# iTunes plug-in



## simX (Jan 31, 2002)

OK, so after I watching the "Power of X" presentation that Apple put on the web recently (I didn't manage to make it live at MWSF, I was with some friends), I'm inspired, and now I want to start a little programming, but only in Cocoa (I've resolved this after hearing how easy it is compared to other programming environments).

So this is what my goal is: I want to build a plug-in for iTunes that allows it to play other files, like MOD, MADH, XM, and similar files.  I know that this is a very high goal, but I'm sure that I can learn how to program in Cocoa quickly if I set my mind to it.  First I want to know if this is possible, though -- are iTunes plugins only for devices and visuals, or can I implement something like this?  It would rock if I could.

If it is, would anyone like to point me in the direction of a good book that will 1) start me out in Cocoa programming and b) guide me toward my goal -- i.e.: gear me towards making music programs/plug-ins.

Any help would be much appreciated.


----------



## aishafenton (Feb 1, 2002)

hehe, I was just going to post in this group for the same reason!!!
I have been downloading some Amiga mod files (ah nastelga) and have really wished iTunes could play them.

Actually winamp support just about all those formats by default, so my other motivation was to keep iTunes in feature sync.

BUT!!!! I also don't know anything about iTunes plugin programming - so perhaps we could learn together!!?


----------



## simX (Feb 1, 2002)

Perhaps -- I would love to work with someone else who is as enthusiastic with me about Cocoa.  But first we'd need to see if it's really possible.   Maybe I should post to a more developer-oriented forum to see if I can get an answer.


----------



## aishafenton (Feb 1, 2002)

I have looked through Apple's iTunes plugin API, and it seems that the only supported type of iTunes plugin is the "visual plugin".

In the API they have a couple of hooks for device plugins, but these are not very well documented - and they seem to be for hardware device support (like the iPod!).

We might be out of luck :-(
If you are interested in the iTunes visual plugin API here's a linkApples tech-note.
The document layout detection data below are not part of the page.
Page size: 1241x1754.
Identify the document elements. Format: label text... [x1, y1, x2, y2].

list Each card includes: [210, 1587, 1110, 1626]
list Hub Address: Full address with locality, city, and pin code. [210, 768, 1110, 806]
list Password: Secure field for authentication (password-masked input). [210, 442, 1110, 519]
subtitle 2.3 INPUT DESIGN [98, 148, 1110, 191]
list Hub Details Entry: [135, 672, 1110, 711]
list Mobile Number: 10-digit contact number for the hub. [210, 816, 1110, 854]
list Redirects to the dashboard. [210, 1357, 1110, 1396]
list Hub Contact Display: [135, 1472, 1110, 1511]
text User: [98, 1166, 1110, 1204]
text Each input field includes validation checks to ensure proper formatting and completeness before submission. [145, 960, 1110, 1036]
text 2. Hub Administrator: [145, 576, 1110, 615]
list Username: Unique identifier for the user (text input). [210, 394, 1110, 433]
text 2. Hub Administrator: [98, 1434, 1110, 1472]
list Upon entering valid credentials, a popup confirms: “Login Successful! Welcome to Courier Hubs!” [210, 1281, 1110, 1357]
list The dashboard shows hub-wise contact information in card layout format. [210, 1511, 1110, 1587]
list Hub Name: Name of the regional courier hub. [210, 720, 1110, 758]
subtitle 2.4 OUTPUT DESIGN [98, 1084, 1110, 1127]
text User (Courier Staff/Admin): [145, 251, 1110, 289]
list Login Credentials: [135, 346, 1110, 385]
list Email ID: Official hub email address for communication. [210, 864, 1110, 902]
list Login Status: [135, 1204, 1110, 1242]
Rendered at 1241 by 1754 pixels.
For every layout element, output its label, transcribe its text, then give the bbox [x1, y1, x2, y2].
http://developer.apple.com/technotes/tn/tn2016.html


----------



## tie (Feb 1, 2002)

Visualizers only, sorry.  While visualizers can be fully functional (they can spawn their own windows, they can respond to events, and everything just like a regular application), they only receive information from iTunes and do not send anything back.  (Drawing is no exception.  Visualizers are able to draw _directly_ into the iTunes window because they are passed the CGContext.)


----------



## jnuneznyc (Feb 5, 2002)

How about creating a Quicktime plug-in?  It seems that iTunes will open any audio file that Quicktime can open.


----------